WORK ORDER: Everything in the data that follows should be given again verbatim, except the images.

INPUT DATA:
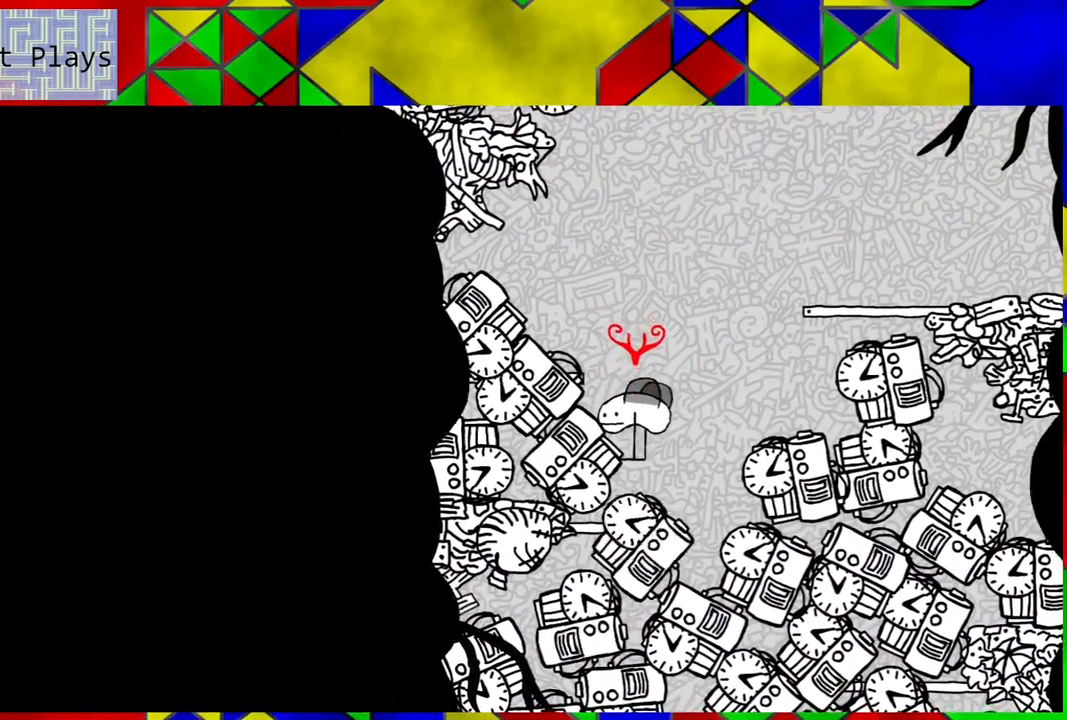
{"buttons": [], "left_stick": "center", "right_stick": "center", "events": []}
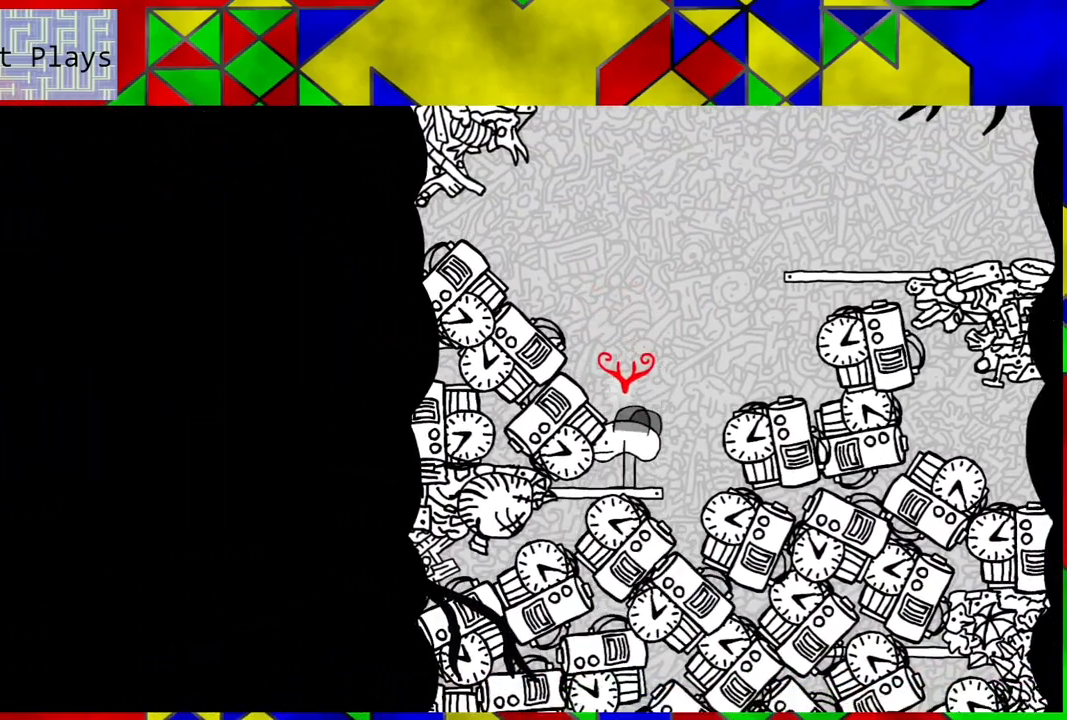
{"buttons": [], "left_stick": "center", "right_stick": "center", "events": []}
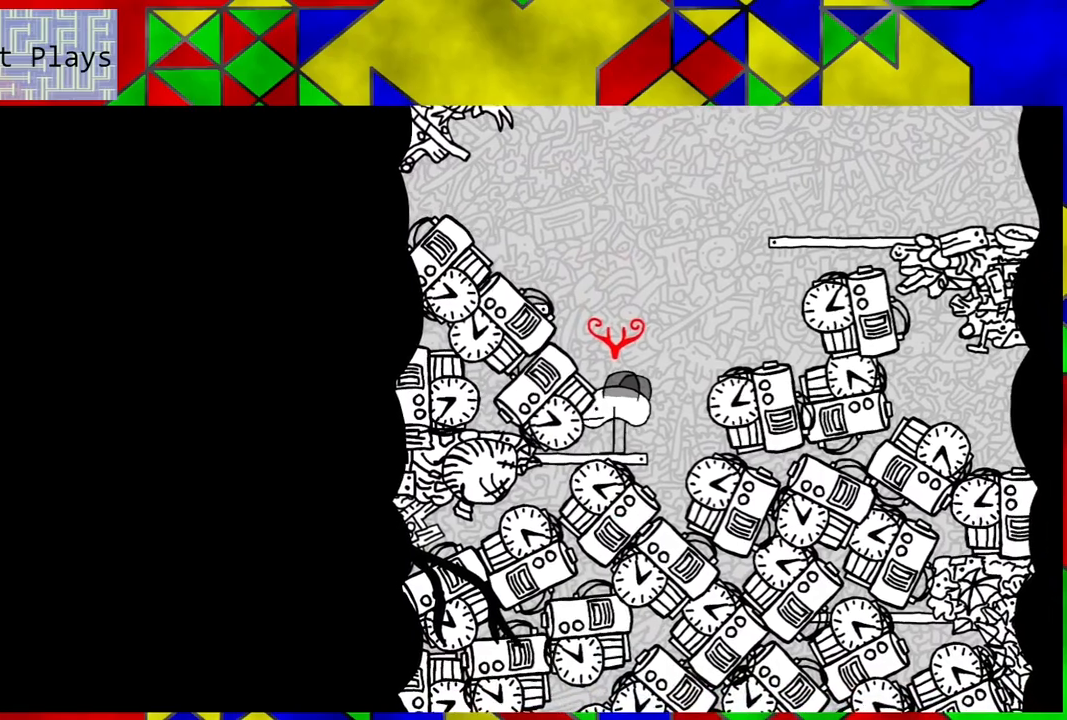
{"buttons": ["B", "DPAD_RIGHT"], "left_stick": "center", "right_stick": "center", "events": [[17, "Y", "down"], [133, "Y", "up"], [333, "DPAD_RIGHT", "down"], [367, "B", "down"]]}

THE COMPLETED TASK:
{"buttons": [], "left_stick": "center", "right_stick": "center", "events": []}
{"buttons": [], "left_stick": "center", "right_stick": "center", "events": []}
{"buttons": ["B", "DPAD_RIGHT"], "left_stick": "center", "right_stick": "center", "events": [[17, "Y", "down"], [133, "Y", "up"], [333, "DPAD_RIGHT", "down"], [367, "B", "down"]]}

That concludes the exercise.